Most people probably don’t think of Christina Aguilera as an especially earthy or authentic performer. And yet, within her slick radio pop context, that’s kind of what she is. Her voice is an R&B monster, full and powerful with a gritty bottom, more akin to Ann Peebles or Aretha than to anemic pop peers like Madonna or Britney. Her lyrics, too, drip with sincerity—albeit of a less appealing kind. Where most radio pop sticks to soul-baring of a generic sort, Xtina has always wantonly stumbled across the line between sincerity and TMI. She’s the Sharon Olds of radio pop, always ready to let her listeners know exactly what’s going on inside her head.
Unfortunately, while the outside of Aguilera’s head is undeniably appealing, the inside is something else again. Whether she’s defensively declaring that ass-less chaps are a feminist stance or defensively playing recordings of fans telling her how wonderful she is, her brain seems to be composed of a bland mixture of wan clichés and sterile self-regard.
Which is why her new album, Bionic, a crassly commercial abandonment of her characteristic interests and persona, is such a relief. Desperately embracing electropop and Lady Gagaesque queerness (“I’m kissing all the boys and the girls,” she declares on “Not Myself Tonight”) Aguilera almost accidentally achieves anonymity. Admittedly, the transformation isn’t as complete as I might like—the by-the-numbers gushy ballad to her child, “All I Need,” is as tediously heartfelt as a Billy Joel sincere-o-fest, and “I Am” is, again, all about her, which is about as uninteresting subject as it is possible to imagine.
But the balance of the album is really bracingly brainless and non-specific. “Elastic Love” tweaks Aguilera’s voice so thoroughly that it’s barely recognizable and weds the resulting processed sing-song chant to bleeps and goofy lyrics about how her love is spastic and elastic like a rubber band. “Glam,” “I Hate Boys” and “My Girls” (the latter with Peaches and Le Tigre), are all similarly silly, hooky fluff. Admittedly, there’s a distracting, boneheaded girl-power subtext to most everything which I could do without—divest herself of her own identity as she will, Aguilera is never going to claim Lady Gaga’s feral bohemian disregard for the power of positive thinking. Nor, given her limitations, is Xtina ever going to make a great album. But half-turning herself into a robot at least allowed her to make one which is pretty good.
Of course, deliberately abandoning your muse doesn’t always work out so well. A case in point is Nachtmystium’s awkwardly named Addicts: Black Meddle Part II. Blake Judd (formerly known as Azentrius) has made some truly evil music; his work with supergroup Twilight, for example, is as unrelentingly fierce as you could ask of any black metal band. Nachtmystium’s Instinct: Decay from 2006 was also pretty great, mixing psychedelic influences in with the metal to create a fine gateway drug for non-black metal fans: just rock enough to hook the casual listener, but true enough to its roots that it doesn’t lose the purists.

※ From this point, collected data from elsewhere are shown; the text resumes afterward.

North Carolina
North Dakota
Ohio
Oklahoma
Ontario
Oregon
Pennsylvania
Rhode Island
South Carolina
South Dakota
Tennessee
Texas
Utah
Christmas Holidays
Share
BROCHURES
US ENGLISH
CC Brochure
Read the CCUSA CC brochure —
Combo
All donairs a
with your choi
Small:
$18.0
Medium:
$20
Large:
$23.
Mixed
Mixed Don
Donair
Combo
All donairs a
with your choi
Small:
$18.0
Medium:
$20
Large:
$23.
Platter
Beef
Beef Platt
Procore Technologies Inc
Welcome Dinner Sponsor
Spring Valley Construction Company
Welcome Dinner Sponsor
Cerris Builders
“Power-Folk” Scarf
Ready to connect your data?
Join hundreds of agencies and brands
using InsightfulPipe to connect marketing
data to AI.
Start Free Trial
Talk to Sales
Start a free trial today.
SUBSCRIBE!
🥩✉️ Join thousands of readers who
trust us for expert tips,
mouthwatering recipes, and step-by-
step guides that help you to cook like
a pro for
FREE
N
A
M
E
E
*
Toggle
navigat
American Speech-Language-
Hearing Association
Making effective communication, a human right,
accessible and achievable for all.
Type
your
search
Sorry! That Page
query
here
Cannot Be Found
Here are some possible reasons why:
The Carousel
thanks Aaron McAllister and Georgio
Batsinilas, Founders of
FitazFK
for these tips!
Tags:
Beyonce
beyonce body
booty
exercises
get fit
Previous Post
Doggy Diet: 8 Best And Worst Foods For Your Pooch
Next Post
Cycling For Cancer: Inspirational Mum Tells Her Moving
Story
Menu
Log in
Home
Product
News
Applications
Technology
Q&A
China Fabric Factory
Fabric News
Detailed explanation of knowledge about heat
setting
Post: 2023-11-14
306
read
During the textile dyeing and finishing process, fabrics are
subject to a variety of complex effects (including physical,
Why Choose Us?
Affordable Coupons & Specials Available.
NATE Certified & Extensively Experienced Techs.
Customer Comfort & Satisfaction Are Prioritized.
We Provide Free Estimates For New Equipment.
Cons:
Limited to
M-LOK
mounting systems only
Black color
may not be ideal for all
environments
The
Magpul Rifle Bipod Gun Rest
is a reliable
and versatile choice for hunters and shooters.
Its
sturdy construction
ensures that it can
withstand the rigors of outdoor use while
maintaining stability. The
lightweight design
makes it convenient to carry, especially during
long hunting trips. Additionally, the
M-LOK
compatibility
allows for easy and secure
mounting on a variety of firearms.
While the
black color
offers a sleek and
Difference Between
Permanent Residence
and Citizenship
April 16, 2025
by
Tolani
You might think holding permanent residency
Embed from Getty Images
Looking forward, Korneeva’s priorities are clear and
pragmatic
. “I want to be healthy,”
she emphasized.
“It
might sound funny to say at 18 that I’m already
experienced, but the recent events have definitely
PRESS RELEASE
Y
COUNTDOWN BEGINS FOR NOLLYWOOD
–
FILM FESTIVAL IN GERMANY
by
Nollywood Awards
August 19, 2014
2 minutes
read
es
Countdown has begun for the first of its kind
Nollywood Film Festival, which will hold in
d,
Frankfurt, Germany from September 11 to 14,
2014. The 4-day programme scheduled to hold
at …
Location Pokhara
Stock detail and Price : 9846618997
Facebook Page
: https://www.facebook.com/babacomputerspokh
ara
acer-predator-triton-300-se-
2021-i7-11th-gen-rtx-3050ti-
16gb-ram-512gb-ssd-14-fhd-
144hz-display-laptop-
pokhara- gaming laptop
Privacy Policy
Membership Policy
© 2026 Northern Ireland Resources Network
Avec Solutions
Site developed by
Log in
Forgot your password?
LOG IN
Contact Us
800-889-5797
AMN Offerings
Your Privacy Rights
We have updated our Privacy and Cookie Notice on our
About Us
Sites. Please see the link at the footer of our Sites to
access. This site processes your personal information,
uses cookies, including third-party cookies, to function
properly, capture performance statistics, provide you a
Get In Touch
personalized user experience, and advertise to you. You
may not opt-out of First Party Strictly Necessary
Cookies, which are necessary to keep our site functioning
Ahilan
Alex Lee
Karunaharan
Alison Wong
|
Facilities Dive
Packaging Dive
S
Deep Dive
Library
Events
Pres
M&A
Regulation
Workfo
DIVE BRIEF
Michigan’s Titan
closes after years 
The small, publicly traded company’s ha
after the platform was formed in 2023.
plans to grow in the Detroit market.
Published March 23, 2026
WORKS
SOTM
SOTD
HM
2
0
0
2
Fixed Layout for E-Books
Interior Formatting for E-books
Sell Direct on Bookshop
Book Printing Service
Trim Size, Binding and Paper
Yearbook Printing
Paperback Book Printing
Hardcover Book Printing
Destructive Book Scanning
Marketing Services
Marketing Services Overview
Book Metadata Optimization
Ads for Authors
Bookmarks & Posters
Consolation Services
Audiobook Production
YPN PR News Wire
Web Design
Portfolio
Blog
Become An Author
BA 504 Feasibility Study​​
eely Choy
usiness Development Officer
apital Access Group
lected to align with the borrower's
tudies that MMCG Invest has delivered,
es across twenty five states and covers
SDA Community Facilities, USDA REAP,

Since then, Judd has moved further and further away from the black metal scene, though. Addicts is supposed to come across as a bold experiment … but it can also be seen as a craven genuflection to the zeitgeist. Nachtmystium’s rock/black metal hybrid ends up sounding a lot like the sort of half-assed nu-metal hybrid that’s won anthem rock fans over to the sincere emoting of bands like High on Fire and Mastodon. Judd adds a dollop of emoting to his black metal shrieking and ends up with a cross between poor tortured Eddie Veder and a wounded dwarf hippopotamus, bellowing out clueless, supposedly agro lyrics like, “We don’t want your loyalty / we reject your trust / we ignore your sympathy / we do what we must,” on the idiotically named “High On Hate.” Judd clearly wants a grungy, punk vibe—he’s name-checked Killing Joke in interviews. But the sincere, back-to-basics engagement of punk sits poorly with the sweeping life-denial of black metal; put the two together and you end up with half-hearted, middle-of-the-road wannabe attitude, shaking your fist in the air on the track “Addicts” and declaring “All I want is more!”, the supposed irony only marginally less leaden than the ploddingly, incompetent drums.
All of which leads me to conclude that, if given the choice, I’d rather hear Christina Aguilera perform black metal than listen to Blake Judd try his hand at pop R&B. Some musicians should stick to their roots; others can only get better the more thoroughly they betray themselves.